**Text under study**
[Start of section]

2010-09-01

Rewriting the Rules

The last article on pa_do sparked an interesting conversation with its author, Christophe Troestler, and reader bluestorm. It's true that pa_infix can establish optional rewrite rules for operators as a side-effect (or as an "added bonus" in the creator's words) of it installing new symbols with given arity, precedence and associativity. Given that rewrite rules are purely syntactical artifacts, there is no function associated with an operator unless explicitely defined. Of course, once defined they can be re-defined, and it is responsability of authors and users to keep both semantics (reduction and rewrite) in sync.

On the other hand, rewrite rules open the door to interesting optimizations before and beyond what the compiler sees and can perform. In the case of an extension for functional application and composition, the optimization is obvious: the identity function can be stripped when encountered in an applicative expression. Here is the syntax extension pa_compose.ml with these built-in optimizations (Edit: I've expanded a bit the check for the identity to catch references to the qualified module):

open Camlp4.PreCast
open Pa_do
open Pa_infix
module L = Level

let is_id = function
| <:ident< $uid:"Compose"$.$lid:"id"$ >>
| <:ident<                 $lid:"id"$ >> -> true
| _                                      -> false

let () =
  let expr x f _loc = match f with
  | <:expr< $id:f$ >> when is_id f -> x
  | f -> <:expr< $f$ $x$ >>
  in infix "|>" ~expr (L.binary (L.Higher L.assignment) ~assoc:L.LeftA)

let () =
  let expr f x _loc = match f with
  | <:expr< $id:f$ >> when is_id f -> x
  | f -> <:expr< $f$ $x$ >>
  in infix "%%" ~expr (L.binary (L.Higher L.assignment) ~assoc:L.RightA)

let () =
  let expr f g _loc = match f, g with
  | <:expr< $id:f$ >>, g when is_id f -> g
  | f, <:expr< $id:g$ >> when is_id g -> f
  | f, g ->
    let x = Delimited_overloading.new_lid () in
    <:expr< fun $lid:x$ -> $f$ ($g$ $lid:x$) >>
  in infix "%" ~expr (L.binary (L.Higher L.disjunction) ~assoc:L.RightA)

The great thing about CamlP4 is that it extends the syntax of OCaml to allow for writing matchings on the AST directly. The rules match explicitly on the lowercase identifier "id" and optimize away the application or the composition. In order to give executable semantics to the rewritten syntax, it is necessary to provide an implementation for the operators. Here is compose.ml:

external id : 'a -> 'a = "%identity"

[End of section]

Chart interpretation exercises:
[Start of section]

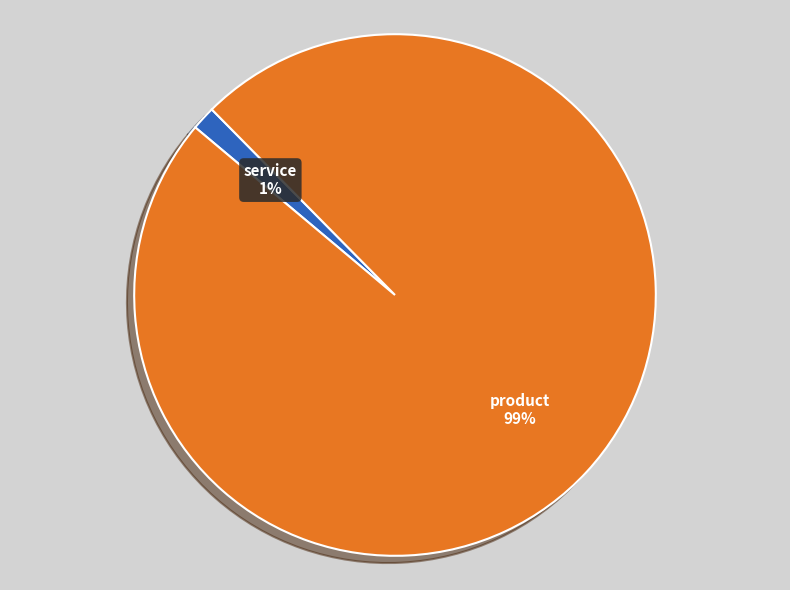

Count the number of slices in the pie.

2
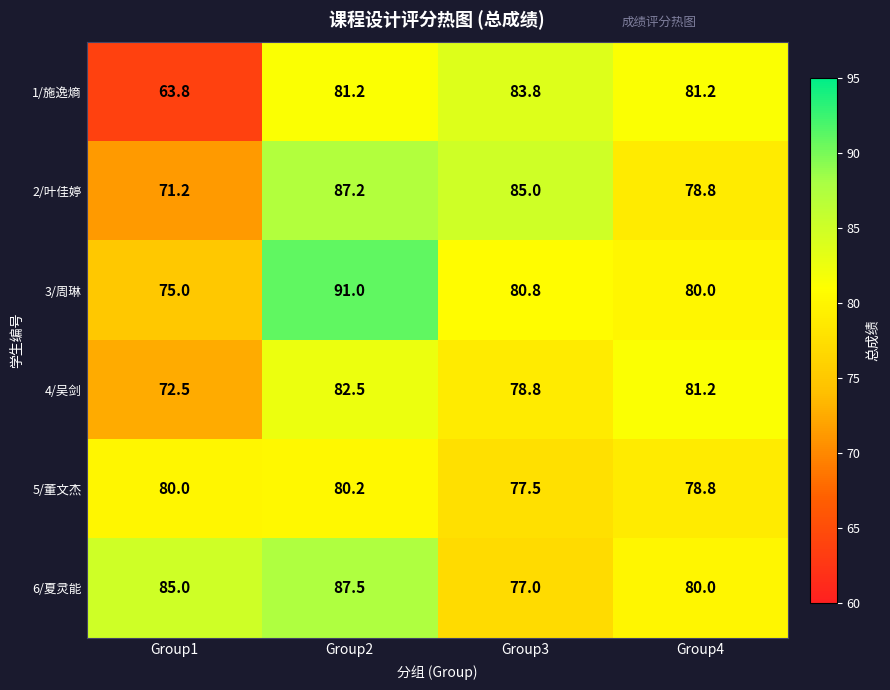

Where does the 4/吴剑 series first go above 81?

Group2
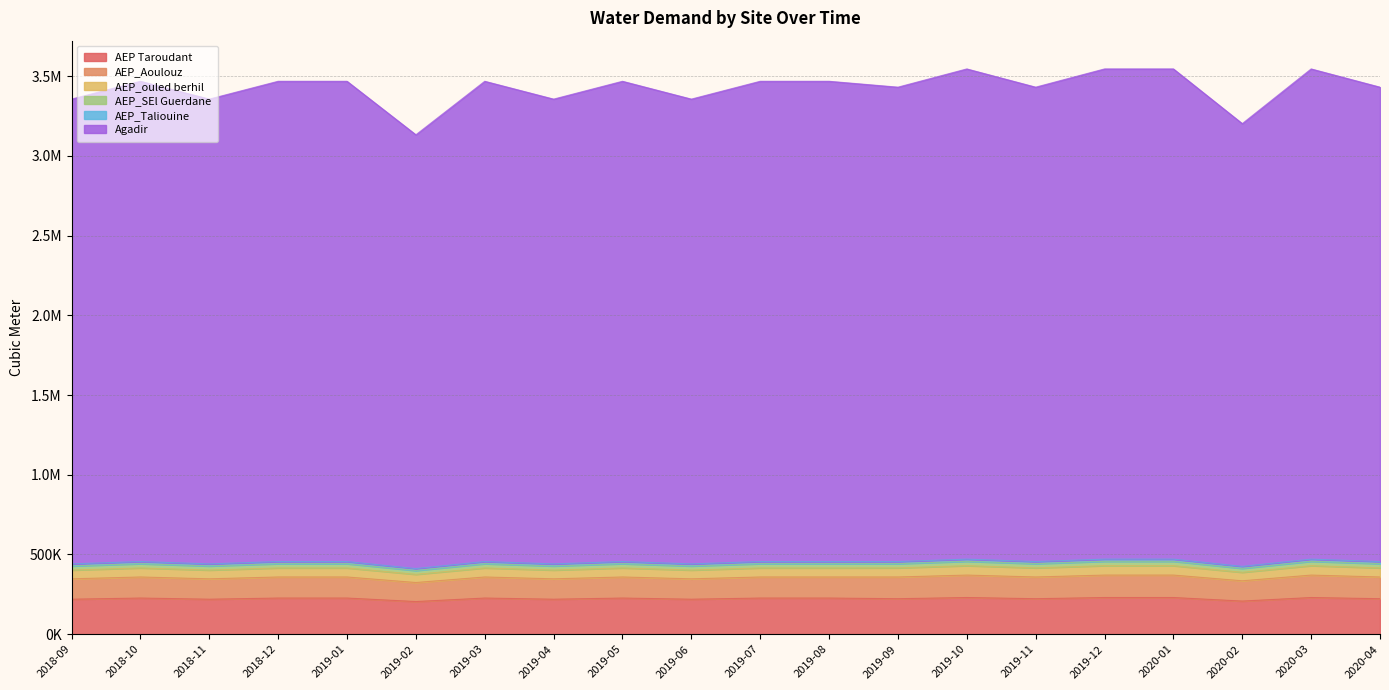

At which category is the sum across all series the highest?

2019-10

[End of section]

**Required actions**
1. Rewrite the article on rewrite rules between "let is_id = function" and "(L.Higher L.assignment) ~assoc:L.LeftA)", inclusive, putting "is_identity" in place of "is_id".
2. Carry on the article on rewrite rules from the point at which it stops.

**Answer list**
1.
let is_identity = function
| <:ident< $uid:"Compose"$.$lid:"id"$ >>
| <:ident<                 $lid:"id"$ >> -> true
| _                                      -> false

let () =
  let expr x f _loc = match f with
  | <:expr< $id:f$ >> when is_identity f -> x
  | f -> <:expr< $f$ $x$ >>
  in infix "|>" ~expr (L.binary (L.Higher L.assignment) ~assoc:L.LeftA)

2.
let ( |> ) x f   = f x
let ( %% ) f x   = f x
let ( %  ) f g x = f (g x)

and here is its interface, compose.mli:

external id : 'a -> 'a = "%identity"
val ( |> )  : 'a -> ('a -> 'b) -> 'b
val ( %% )  : ('a -> 'b) -> 'a -> 'b
val ( %  )  : ('b -> 'c) -> ('a -> 'b) -> ('a -> 'c)

Both are utterly trivial, but necessary in order that the following:

let test9 () =
  [succ; succ; pred; id; succ] |> List.fold_left (%) id

works as intended. The following program, use.ml is a non-exhaustive test of the syntax extension:

(* Test of composition operators *)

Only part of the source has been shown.